On Wed, Jun 15, 2016 at 2:17 PM, Stephen Gallagher <sgall...@redhat.com> wrote:
> On 06/15/2016 03:46 PM, Chris Murphy wrote:
>> I don't understand the technical reason for the 1st reboot. The
>> substantial risk for updates is the user environment. If that's killed
>> off even multi-user.target is far less risk to do updates in. But I
>> don't see why system-update.target can't be isolated from
>> graphical.target rather than mandating a reboot to get there.
>
> I tried to cover this in an earlier post, but the first reboot is to protect
> against things like "user temporarily mounted over /usr/lib/foo so updating 
> the
> foo package isn't actually modifying the persistent system" and "there's a
> memory-leak bug in the kernel so 99% of system RAM is held by kernel space 
> while
> trying to update" or other unpredictable things that can happen according to
> chaos theory when system as complex as a modern Fedora has been running for
> days/weeks/months without a reboot. The first reboot puts the system into a
> (mostly) known state, which is basically a band-aid around a thousand other
> unpredictabilities.

To me this sounds like user sabotage.
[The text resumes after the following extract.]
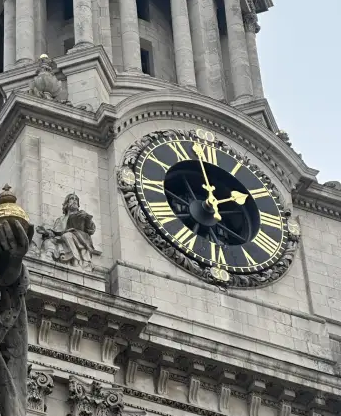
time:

But lets say I accept this as
sufficiently common that it needs accounting for...

Systemd could unmount everything down to nearly going back to the
initramfs without a reboot, then remount everything per the usual
fstab generator rules just like at startup time, and then commence the
update.

Or probably faster and more reliable would be an nspawn container that
bind mounts the fs per the usual fstab generator rules like at startup
time, and does the offline update in the container environment, which
inside that container would be like a new boot (sorta).

The alternatives appear to have more problems and limitations. We
can't have delayed or scheduled unattended updates on encrypted rootfs
since the user needs to enter a passphrase; or we need a substantially
reworked initramfs that brings up networking much earlier in boot to
connect to a key server in order to unlock rootfs.